(INPUT DATA begins)

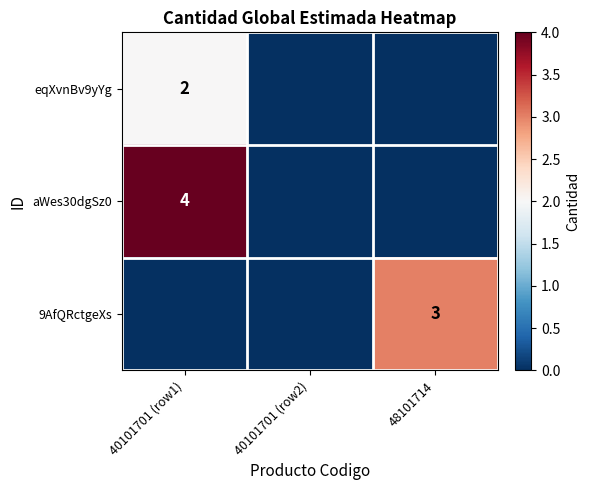

The value of eqXvnBv9yYg at 40101701 (row1) is 2. True or false?

True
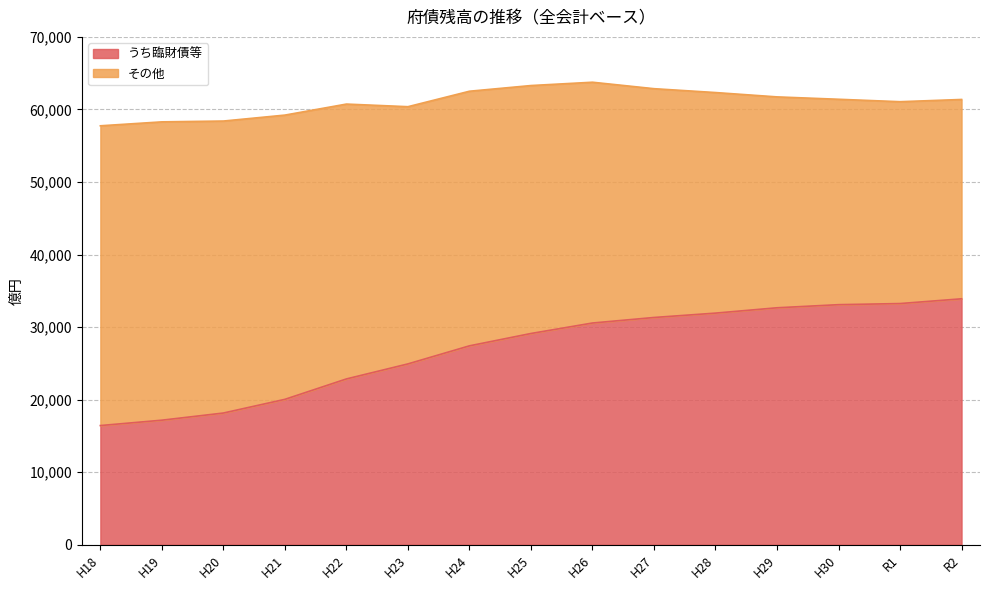

Reading left to right, extract all data points from this chart.

16427	17167	18153	20040	22853	24924	27415	29117	30561	31323	31925	32661	33089	33244	33898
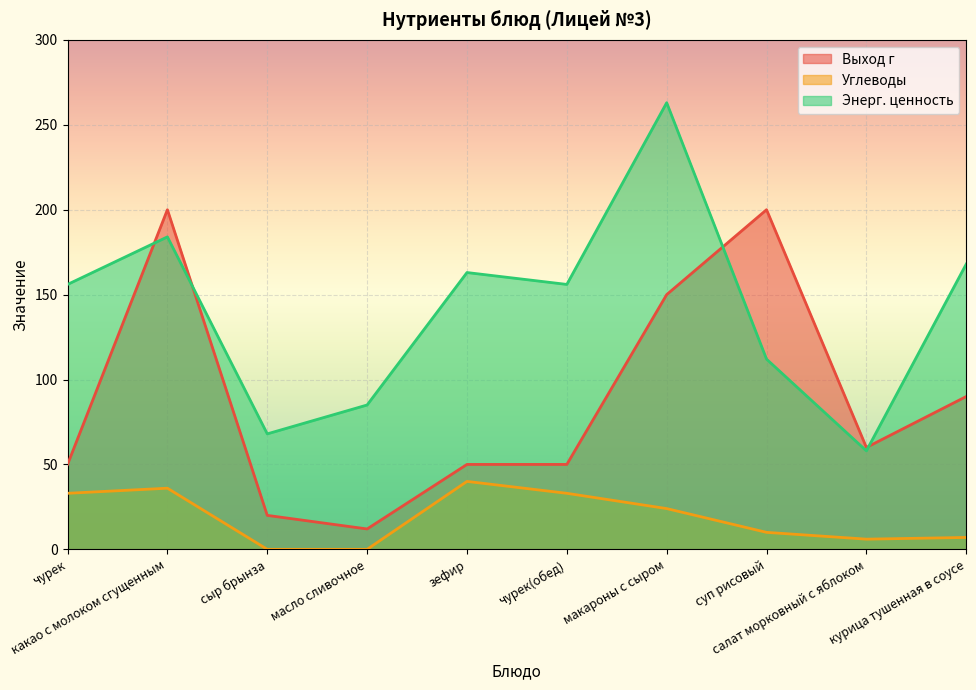

In Энерг. ценность, how many points are lower than both neighbors (excluding endpoints)?

3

(INPUT DATA ends)

Reproduce all of the data above verbatim, line for line, and omit the pictures.

ANSWER:
The value of eqXvnBv9yYg at 40101701 (row1) is 2. True or false?

True

Reading left to right, extract all data points from this chart.

16427	17167	18153	20040	22853	24924	27415	29117	30561	31323	31925	32661	33089	33244	33898

In Энерг. ценность, how many points are lower than both neighbors (excluding endpoints)?

3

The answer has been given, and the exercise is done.